'Palasa 1978' review: A good message lost in poor execution

Palasa 1978, directed by debutante Karuna Kumar, depicts the harsh reality of the caste system, violence and the exploitation of the marginalised and poor in a feudalistic society. 

Published: 07th March 2020 10:41 AM  |   Last Updated: 07th March 2020 10:41 AM   |  A+A-

Still from Palasa 1978

Still from Palasa 1978

Express News Service

Palasa 1978, directed by debutante Karuna Kumar, depicts the harsh reality of the caste system, violence and the exploitation of the marginalised and poor in a feudalistic society. Explicitly drawing inspiration from the incidents that had happened in his life, the director showcases how little things have changed in all these years. 
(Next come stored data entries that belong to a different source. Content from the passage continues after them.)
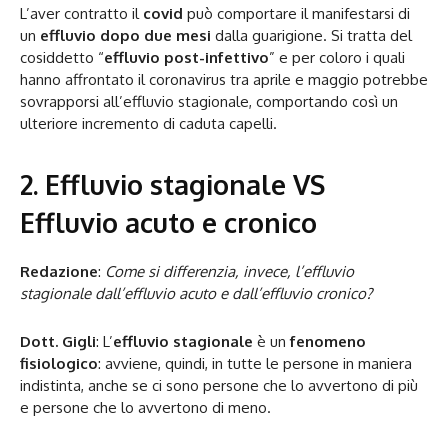
L’aver contratto il
covid
può comportare il manifestarsi di
un
effluvio dopo due mesi
dalla guarigione. Si tratta del
cosiddetto “
effluvio post-infettivo
” e per coloro i quali
hanno affrontato il coronavirus tra aprile e maggio potrebbe
sovrapporsi all’effluvio stagionale, comportando così un
ulteriore incremento di caduta capelli.
2. Effluvio stagionale VS
Effluvio acuto e cronico
Redazione
:
Come si differenzia, invece, l’effluvio
stagionale dall’effluvio acuto e dall’effluvio cronico?
Dott. Gigli
: L’
effluvio stagionale
è un
fenomeno
fisiologico
: avviene, quindi, in tutte le persone in maniera
indistinta, anche se ci sono persone che lo avvertono di più
e persone che lo avvertono di meno.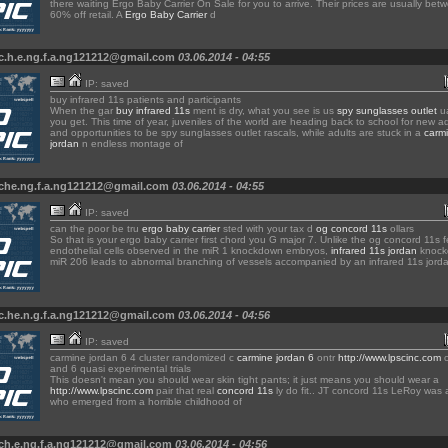
there waiting Ergo Baby Carrier On Sale for you to arrive. Their prices are usually bet
60% off retail. A
Ergo Baby Carrier
d
c.h.e.ng.f.a.ng121212@gmail.com
03.06.2014 - 04:55
IP: saved
buy infrared 11s patients and participants
When the gar
buy infrared 11s
ment is dry, what you see is us
spy sunglasses outlet
ua
you get. This time of year, juveniles of the world are heading back to school for new 
and opportunities to be spy sunglasses outlet rascals, while adults are stuck in a
carm
jordan
n endless montage of
 che.ng.f.a.ng121212@gmail.com
03.06.2014 - 04:55
IP: saved
can the poor be tru
ergo baby carrier
sted with your tax d
og concord 11s
ollars
So that is your ergo baby carrier first chord you G major 7. Unlike the og concord 11s 
endothelial cells observed in the miR 1 knockdown embryos,
infrared 11s jordan
knock
miR 206 leads to abnormal branching of vessels accompanied by an infrared 11s jorda
c.he.n.g.f.a.ng121212@gmail.com
03.06.2014 - 04:56
IP: saved
carmine jordan 6 4 cluster randomized c
carmine jordan 6
ontr
http://www.lpscinc.com
o
and 6 quasi experimental trials
This doesn't mean you should wear skin tight pants; it just means you should wear a
http://www.lpscinc.com
pair that real
concord 11s
ly do fit.. JT concord 11s LeRoy was
who emerged from a horrible childhood of
 ch.e.ng.f.a.ng121212@gmail.com
03.06.2014 - 04:56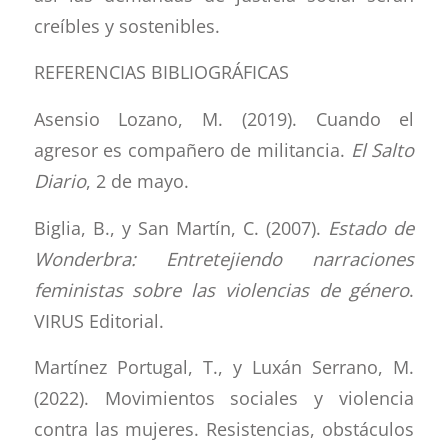
creíbles y sostenibles.
REFERENCIAS BIBLIOGRÁFICAS
Asensio Lozano, M. (2019). Cuando el
agresor es compañero de militancia.
El Salto
Diario
, 2 de mayo.
Biglia, B., y San Martín, C. (2007).
Estado de
Wonderbra: Entretejiendo narraciones
feministas sobre las violencias de género
.
VIRUS Editorial.
Martínez Portugal, T., y Luxán Serrano, M.
(2022). Movimientos sociales y violencia
contra las mujeres. Resistencias, obstáculos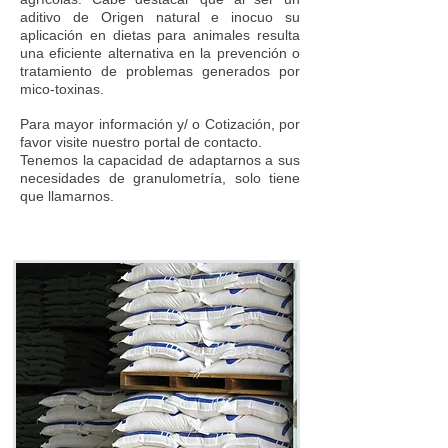
aditivo de Origen natural e inocuo su
aplicación en dietas para animales resulta
una eficiente alternativa en la prevención o
tratamiento de problemas generados por
mico-toxinas.
Para mayor información y/ o Cotización, por
favor visite nuestro portal de contacto.
Tenemos la capacidad de adaptarnos a sus
necesidades de granulometría, solo tiene
que llamarnos.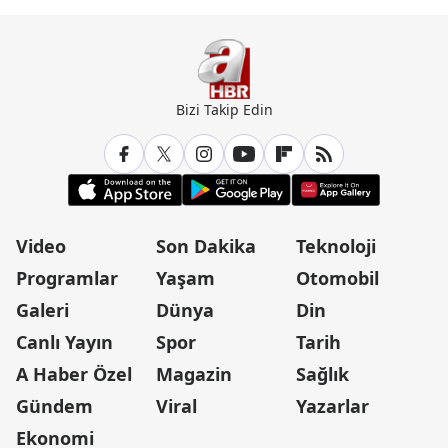
Bizi Takip Edin
Video
Son Dakika
Teknoloji
Programlar
Yaşam
Otomobil
Galeri
Dünya
Din
Canlı Yayın
Spor
Tarih
A Haber Özel
Magazin
Sağlık
Gündem
Viral
Yazarlar
Ekonomi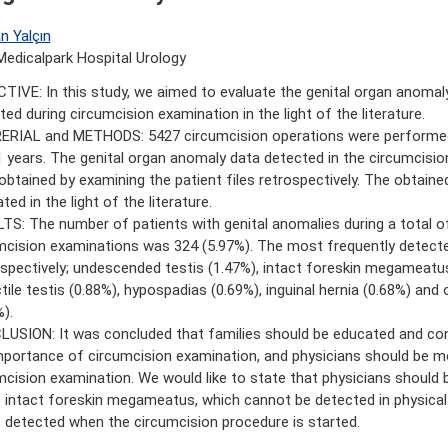
n Yalçın
edicalpark Hospital Urology
TIVE: In this study, we aimed to evaluate the genital organ anomal
ted during circumcision examination in the light of the literature.
RIAL and METHODS: 5427 circumcision operations were performed i
1 years. The genital organ anomaly data detected in the circumcisi
obtained by examining the patient files retrospectively. The obtain
ted in the light of the literature.
TS: The number of patients with genital anomalies during a total o
mcision examinations was 324 (5.97%). The most frequently detect
espectively; undescended testis (1.47%), intact foreskin megameatu
ctile testis (0.88%), hypospadias (0.69%), inguinal hernia (0.68%) and
).
USION: It was concluded that families should be educated and co
mportance of circumcision examination, and physicians should be mo
mcision examination. We would like to state that physicians should 
 intact foreskin megameatus, which cannot be detected in physica
s detected when the circumcision procedure is started.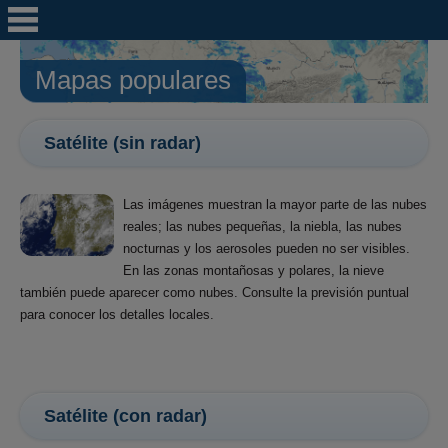
Mapas populares
Satélite (sin radar)
Las imágenes muestran la mayor parte de las nubes
reales; las nubes pequeñas, la niebla, las nubes
nocturnas y los aerosoles pueden no ser visibles.
En las zonas montañosas y polares, la nieve
también puede aparecer como nubes. Consulte la previsión puntual
para conocer los detalles locales.
Satélite (con radar)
Set in Palasa, North Andhra, the film traces the journey of two brothers – Ranga Rao (Thiruveer) and Mohan Rao (Rakshit Atluri), who belong to a low caste family that sings and dances after dusk, and work as labourers at the de-seeding cashew unit of the village head Guru Murthy aka Pedda Shavukar in the day. 

Mohan Rao has a rebellious attitude, unlike his submissive elder brother Ranga Rao, who dutifully pays obeisance to the Shavukar, and occasionally gets beaten up by the high caste bullies.

One of the interesting characters in the film is Linga Murthy aka Chinna Shavukar (Raghu Kunche), another powerful businessman in the town, who loathes his brother, Pedda Shavukar, and has an illicit relationship with a low caste woman.

The film, a revenge drama, honestly recreates the events from 1978 to 2018. As a debutant director, who narrates a story that highlights the caste atrocities, family feud, and sexual depravity among the upper class, Karuna Kumar has done well.

Also, what’s remarkable about this film is that it is made as accurate as possible. There’s no propaganda and no individual heroes. There are only circumstances that force its people to take up violence to safeguard their lives and fight oppression.

Karuna Kumar, in particular, manages to keep the audience on the hook, while dealing with the socially relevant issues.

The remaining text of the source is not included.